The federal corporate tax code requires big corporations to pay a 35 % income tax rate. The 280 corporations surveyed paid about half that amount on average, and many paid little or nothing.  Some corporations pay their fair share, but corporate tax loopholes are such that General Electric, Boeing, DuPont, Wells Fargo, Verizon, and many other large companies combined paid less in taxes than any person who reads this.  The effective tax rate for all 280 companies  in the past two years averaged only 17.3 %, less than half of the statutory 35 percent rate. Read the full report here:
Here is a brief summary of some of the reports findings.

  • The table on this page summarizes what the 280 companies paid (or didn’t pay) in effective U.S. income tax rates on their pretax U.S. profits.

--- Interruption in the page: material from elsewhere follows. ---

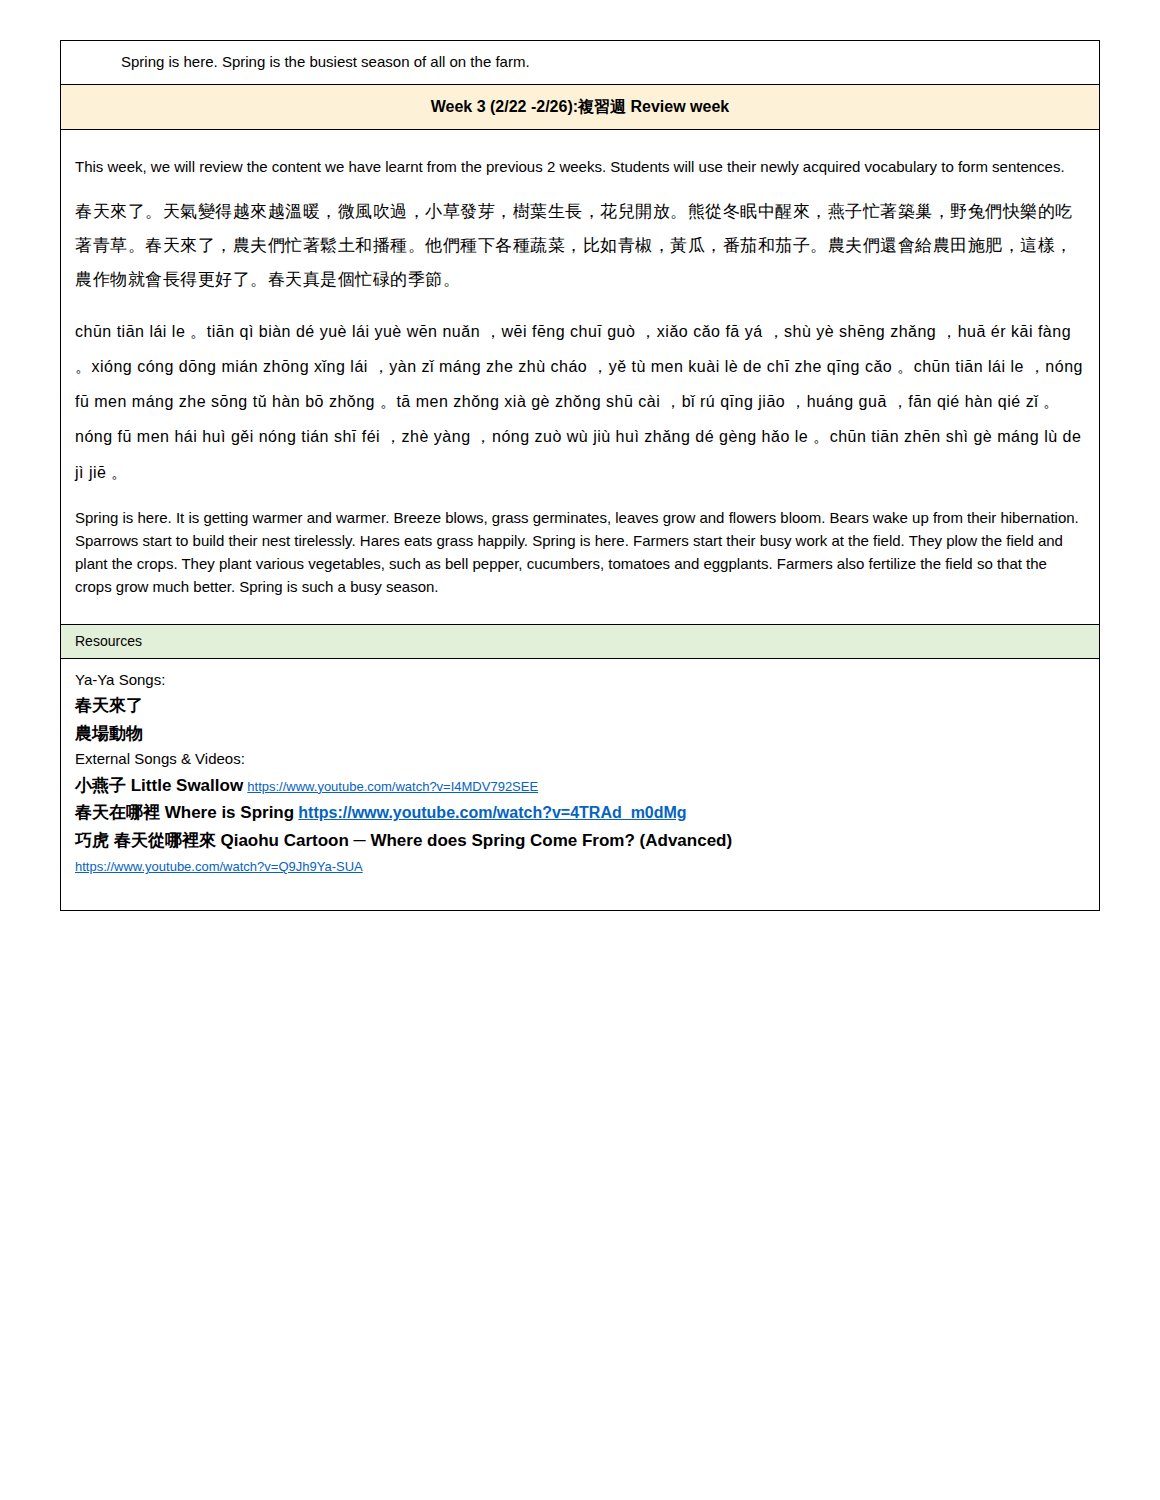| Spring is here. Spring is the busiest season of all on the farm. |
| Week 3 (2/22 -2/26):複習週 Review week |
| This week, we will review the content we have learnt from the previous 2 weeks. Students will use their newly acquired vocabulary to form sentences. 春天來了。天氣變得越來越溫暖，微風吹過，小草發芽，樹葉生長，花兒開放。熊從冬眠中醒來，燕子忙著築巢，野兔們快樂的吃著青草。春天來了，農夫們忙著鬆土和播種。他們種下各種蔬菜，比如青椒，黃瓜，番茄和茄子。農夫們還會給農田施肥，這樣，農作物就會長得更好了。春天真是個忙碌的季節。 chūn tiān lái le 。tiān qì biàn dé yuè lái yuè wēn nuǎn ，wēi fēng chuī guò ，xiǎo cǎo fā yá ，shù yè shēng zhǎng ，huā ér kāi fàng 。xióng cóng dōng mián zhōng xǐng lái ，yàn zǐ máng zhe zhù cháo ，yě tù men kuài lè de chī zhe qīng cǎo 。chūn tiān lái le ，nóng fū men máng zhe sōng tǔ hàn bō zhǒng 。tā men zhǒng xià gè zhǒng shū cài ，bǐ rú qīng jiāo ，huáng guā ，fān qié hàn qié zǐ 。nóng fū men hái huì gěi nóng tián shī féi ，zhè yàng ，nóng zuò wù jiù huì zhǎng dé gèng hǎo le 。chūn tiān zhēn shì gè máng lù de jì jiē 。 Spring is here. It is getting warmer and warmer. Breeze blows, grass germinates, leaves grow and flowers bloom. Bears wake up from their hibernation. Sparrows start to build their nest tirelessly. Hares eats grass happily. Spring is here. Farmers start their busy work at the field. They plow the field and plant the crops. They plant various vegetables, such as bell pepper, cucumbers, tomatoes and eggplants. Farmers also fertilize the field so that the crops grow much better. Spring is such a busy season. |
| Resources |
| Ya-Ya Songs: 春天來了 農場動物 External Songs & Videos: 小燕子 Little Swallow https://www.youtube.com/watch?v=I4MDV792SEE 春天在哪裡 Where is Spring https://www.youtube.com/watch?v=4TRAd_m0dMg 巧虎 春天從哪裡來 Qiaohu Cartoon ─ Where does Spring Come From? (Advanced) https://www.youtube.com/watch?v=Q9Jh9Ya-SUA |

  • The good news is that 71 of our companies, 25 percent of the total, paid effective three-year tax rates of more than 30 percent. Their average effective tax rate was 32.3 percent.

  • The bad news is that an almost equal number of companies, 67, paid effective three-year tax rates of less than 10 percent. Their average effective tax rate was zero.

  • Seventy-eight of the 280 companies paid zero or less in federal income taxes in at least one year from 2008 to 2010.

  • Thirty corporations paid less than nothing in aggregate federal income taxes over the entire 2008-10 period. Their effective tax rate averaged –6.7 percent.

  • Over the 2008-10 period, these 280 companies earned almost $1.4 trillion in pretax profits in the United States while  receiving tax payer subsidies of  $222.7 billion.

  • In 2009, 49 companies paid zero or less in federal income taxes yet they earned combined U.S. pretax profits of $78.6 billion while receiving tax payer rebates totaling $10.8 billion.

  • In 2008, 22 companies paid no federal income tax, and got $3.3 billion in tax payer rebates. 

  • In 2010, 37 companies paid no income tax, and got $7.8 billion in tax payer rebates.

  • More than half of the total tax subsidies over the three years ($114.8 billion) went to just 25 companies, each with more than $1.9 billion in tax subsidies.

  • Wells Fargo topped the list with $18 billion in tax subsidies over the three years.

  • Industrial machinery companies (such as GE) enjoyed the lowest effective tax rate over the three years of –13.5 percent in federal income taxes. This industry’s taxes declined sharply over the three years, falling to –36.4 percent in 2010.

  • Only two industries, Retail & Wholesale Trade and Health Care, paid an effective tax rate of 30 percent or more over the full three-year period.

  • Notably, 56% of all tax subsidies went to just four industries: financial (16.8%), utilities (14.0%), telecommunications (13.8%), and oil, gas & pipelines (10.8%).

  • Corporate taxes paid for 25% of federal expenses in the 1950s and 20% in the 1960s. This began to decline during the Nixon administration to about 11% in the 1990’s. In fy 2010, corporate taxes covered only 6%  percent of federal expenses.

  • Two-thirds of these U.S. companies paid higher foreign taxes on their foreign profits than they paid in U.S. tax on their U.S. profits (about one-third more).